▸ Что нужно сделать:
1: Согласуются ли с отрывком о Шалве Амонашвили утверждения (a), (b) и (c)? Для каждого ответьте «да» или «нет» и точно процитируйте решающие слова отрывка.
(a) В студенческие годы Амонашвили собирался связать свою судьбу со школой.
(b) Амонашвили подрабатывал пионервожатым в грузинской школе.
(c) В мечтах Амонашвили видел себя журналистом или дипломатом.
2: Перепечатайте без изменений часть отрывка о Шалве Амонашвили: начните со слов «Амонашвили Шалва», остановитесь после слов «И вот почему.».

▸ Фрагмент страницы:
□ □ □ □ □ □ □

Амонашвили Шалва
Александрович, грузинский педагог и психолог. Один из создателей системы
начального обучения детей шестилетнего возраста. Опубликованы труды по
психологии и методике начального обучения.
Он
подрабатывал пионервожатым в одной из грузинских школ. Ходил степенной походкой
в костюме и галстуке, как и подобает наставнику. Старался делать все правильно,
потому что знал: это временно. Связывать свою судьбу со школой молодой
студент–востоковед Шалва Амонашвили, понятное дело, не собирался. В мечтах
рисовалось совсем другое будущее — журналистика или дипломатия, в общем, что–то
весомое и модное. Когда на встречах с коллегами из разных стран Амонашвили
рассказывает, как он попал в педагогику, те удивленно восклицают: “Не может
быть!”. И вот почему.
Однажды — как
всегда степенный и подтянутый — он поднимался по лестнице, навстречу ему сломя
голову несся школьник. Шалва–вожатый, естественно, не мог стерпеть такого
безобразия. Остановил сорванца и ка–ак закричит: “Ты какое имеешь право здесь
бегать? Это же школа!..”. И все в таком духе, а потом взял и... влепил
мальчугану пощечину.

□ □ □ □ □ □ □

▸ Записанные данные:
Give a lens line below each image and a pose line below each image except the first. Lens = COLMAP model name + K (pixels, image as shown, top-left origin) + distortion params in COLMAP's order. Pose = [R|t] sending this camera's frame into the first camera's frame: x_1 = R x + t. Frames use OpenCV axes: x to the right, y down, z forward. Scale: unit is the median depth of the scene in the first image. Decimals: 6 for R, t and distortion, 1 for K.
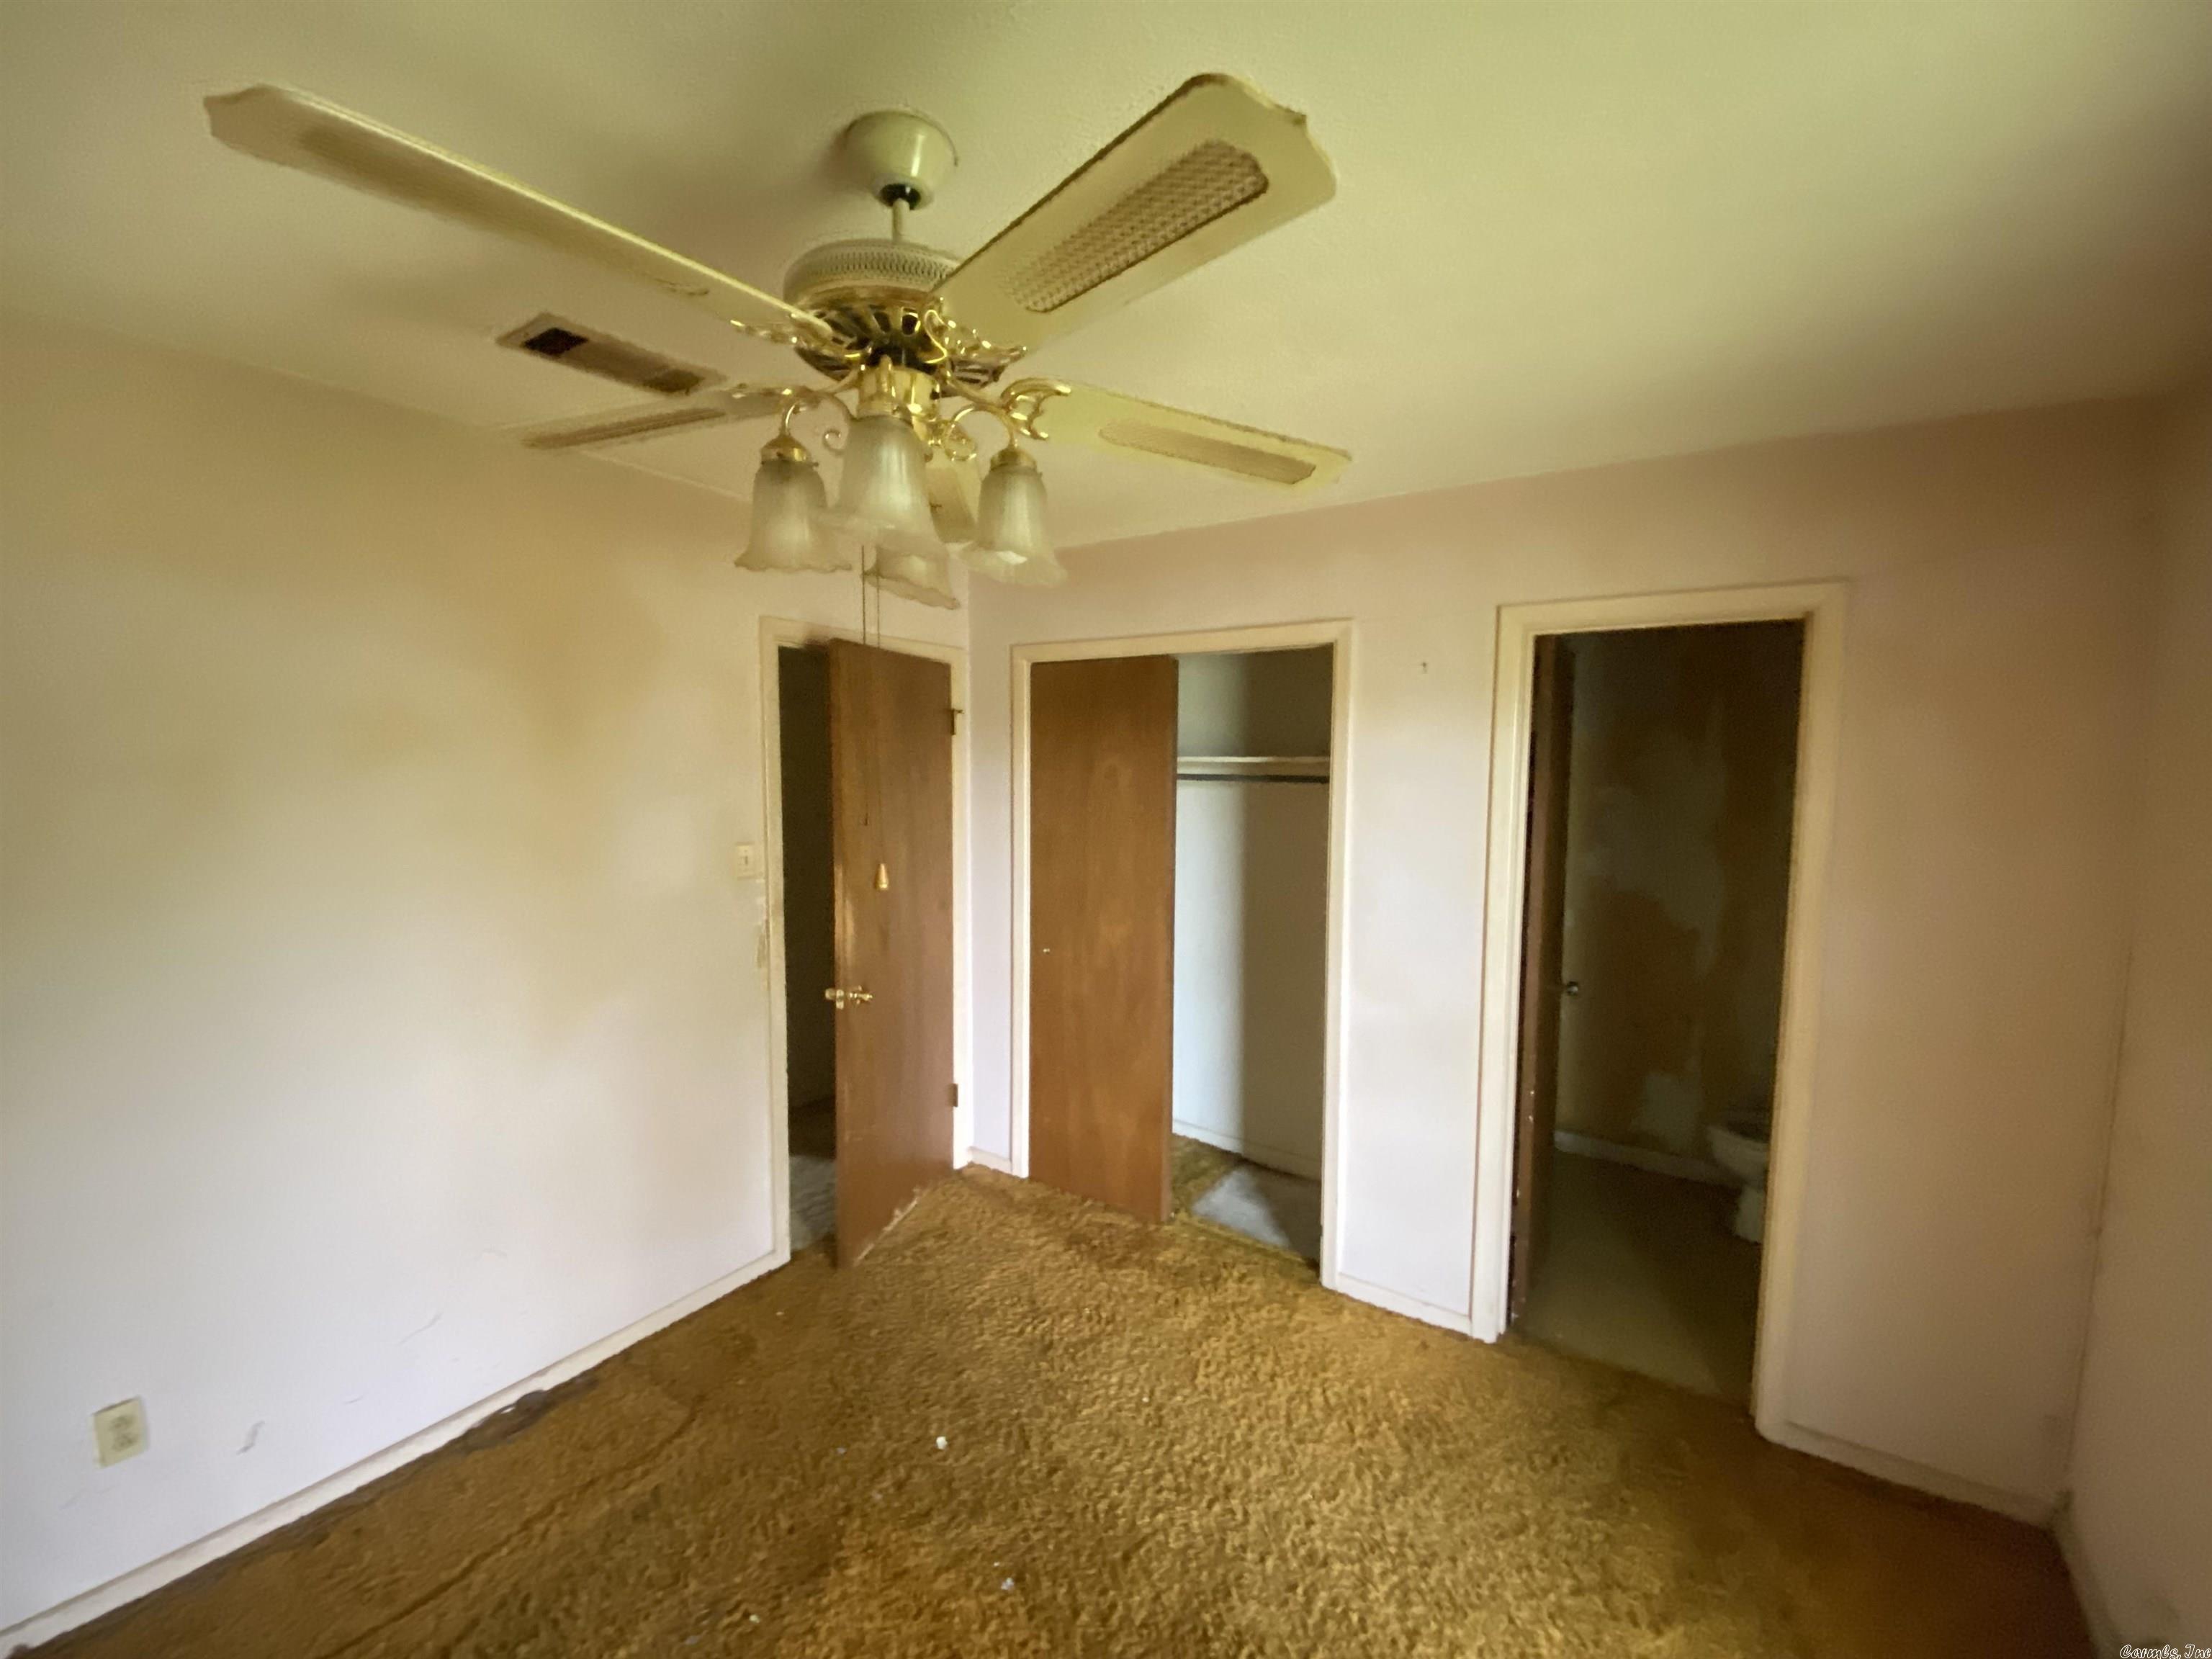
lens RADIAL K [[900.8, 0, 1107.5], [0, 900.8, 829.6], [0, 0, 1]] dist [0.016342, -0.015794]
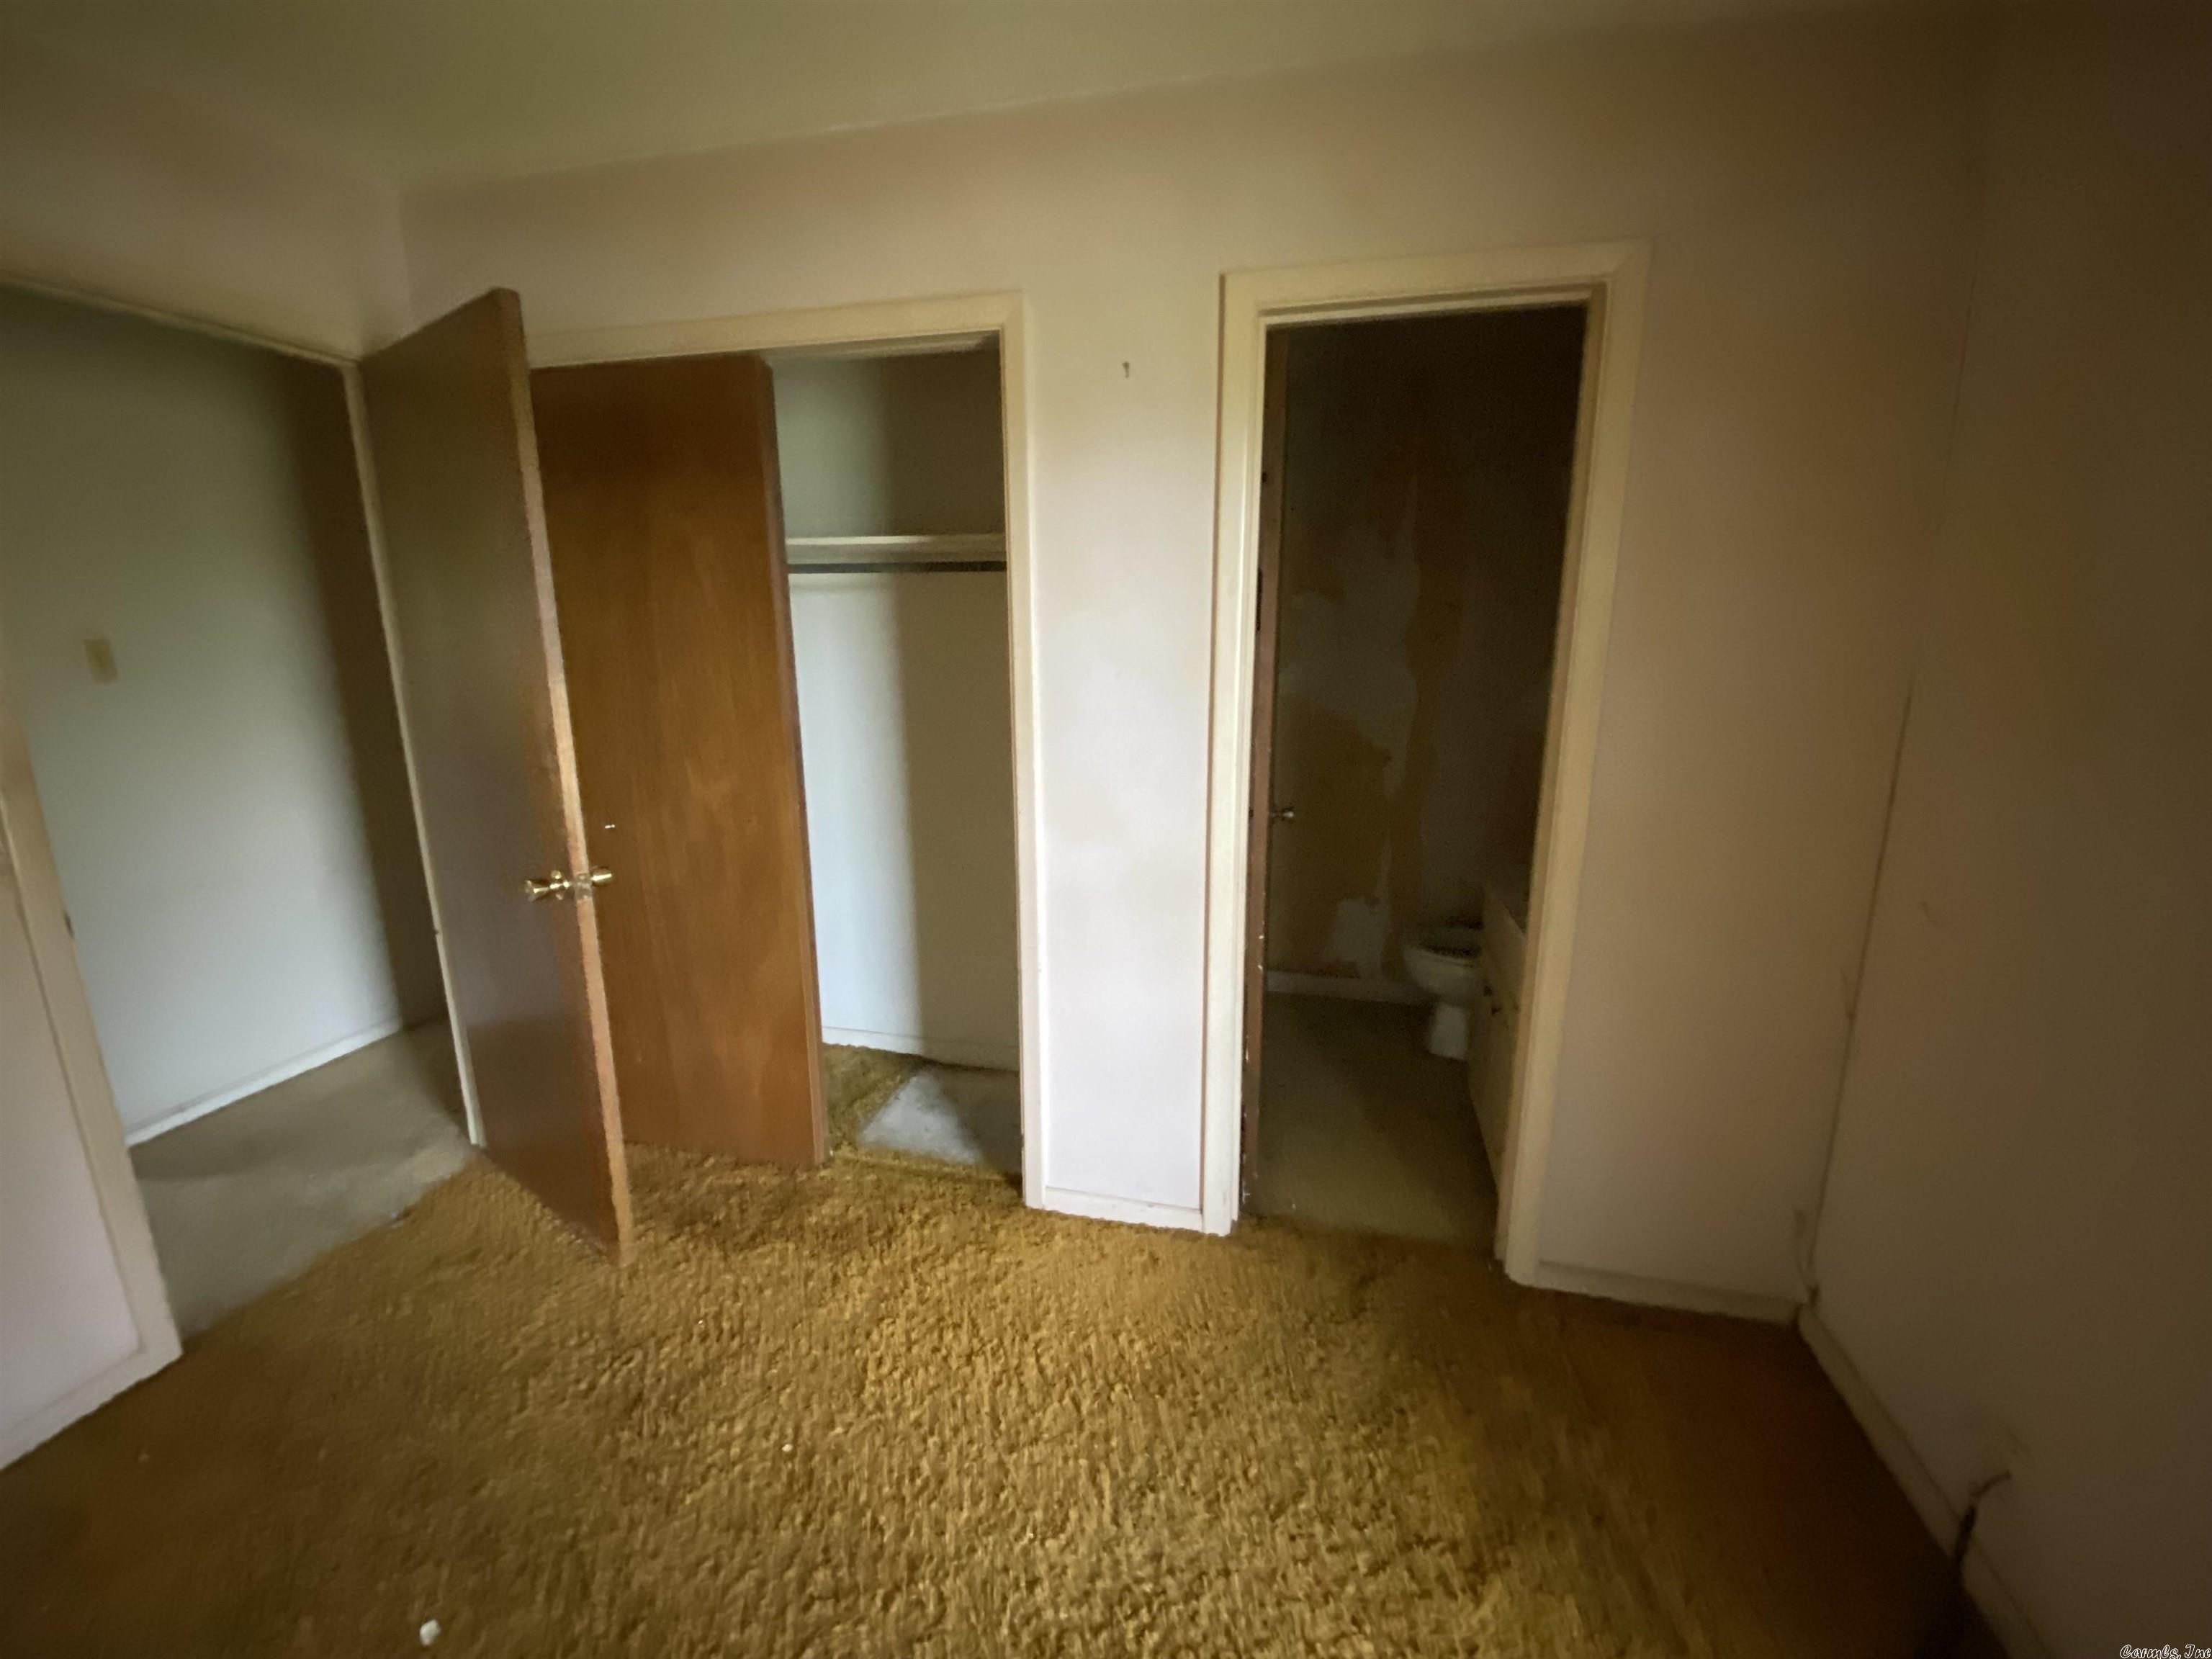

□ □ □ □ □ □ □

▸ Ответы к заданиям:
1:
(a) Нет: «Связывать свою судьбу со школой молодой студент–востоковед Шалва Амонашвили, понятное дело, не собирался».
(b) Да: «подрабатывал пионервожатым в одной из грузинских школ».
(c) Да: «В мечтах рисовалось совсем другое будущее — журналистика или дипломатия».

2:
Амонашвили Шалва
Александрович, грузинский педагог и психолог. Один из создателей системы
начального обучения детей шестилетнего возраста. Опубликованы труды по
психологии и методике начального обучения.
Он
подрабатывал пионервожатым в одной из грузинских школ. Ходил степенной походкой
в костюме и галстуке, как и подобает наставнику. Старался делать все правильно,
потому что знал: это временно. Связывать свою судьбу со школой молодой
студент–востоковед Шалва Амонашвили, понятное дело, не собирался. В мечтах
рисовалось совсем другое будущее — журналистика или дипломатия, в общем, что–то
весомое и модное. Когда на встречах с коллегами из разных стран Амонашвили
рассказывает, как он попал в педагогику, те удивленно восклицают: “Не может
быть!”. И вот почему.